==== Given information

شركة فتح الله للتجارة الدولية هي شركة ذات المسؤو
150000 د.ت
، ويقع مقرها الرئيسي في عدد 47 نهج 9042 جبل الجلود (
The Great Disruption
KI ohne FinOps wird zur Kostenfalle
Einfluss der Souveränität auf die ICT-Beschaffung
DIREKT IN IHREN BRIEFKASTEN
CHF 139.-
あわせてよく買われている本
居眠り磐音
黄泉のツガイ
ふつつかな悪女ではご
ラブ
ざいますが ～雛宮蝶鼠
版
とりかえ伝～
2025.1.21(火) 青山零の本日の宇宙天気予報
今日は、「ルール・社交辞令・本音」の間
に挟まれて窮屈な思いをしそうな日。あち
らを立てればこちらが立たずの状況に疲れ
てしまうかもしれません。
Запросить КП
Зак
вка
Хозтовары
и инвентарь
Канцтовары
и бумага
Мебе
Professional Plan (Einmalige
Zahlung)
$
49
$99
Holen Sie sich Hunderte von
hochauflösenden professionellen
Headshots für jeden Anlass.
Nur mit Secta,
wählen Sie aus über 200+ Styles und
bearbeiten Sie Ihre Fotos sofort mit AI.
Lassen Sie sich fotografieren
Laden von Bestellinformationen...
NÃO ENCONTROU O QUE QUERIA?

========

**What is expected**
Transcribe every one of the lines above, character for character and in the same order.

**Task output**
شركة فتح الله للتجارة الدولية هي شركة ذات المسؤو
150000 د.ت
، ويقع مقرها الرئيسي في عدد 47 نهج 9042 جبل الجلود (
The Great Disruption
KI ohne FinOps wird zur Kostenfalle
Einfluss der Souveränität auf die ICT-Beschaffung
DIREKT IN IHREN BRIEFKASTEN
CHF 139.-
あわせてよく買われている本
居眠り磐音
黄泉のツガイ
ふつつかな悪女ではご
ラブ
ざいますが ～雛宮蝶鼠
版
とりかえ伝～
2025.1.21(火) 青山零の本日の宇宙天気予報
今日は、「ルール・社交辞令・本音」の間
に挟まれて窮屈な思いをしそうな日。あち
らを立てればこちらが立たずの状況に疲れ
てしまうかもしれません。
Запросить КП
Зак
вка
Хозтовары
и инвентарь
Канцтовары
и бумага
Мебе
Professional Plan (Einmalige
Zahlung)
$
49
$99
Holen Sie sich Hunderte von
hochauflösenden professionellen
Headshots für jeden Anlass.
Nur mit Secta,
wählen Sie aus über 200+ Styles und
bearbeiten Sie Ihre Fotos sofort mit AI.
Lassen Sie sich fotografieren
Laden von Bestellinformationen...
NÃO ENCONTROU O QUE QUERIA?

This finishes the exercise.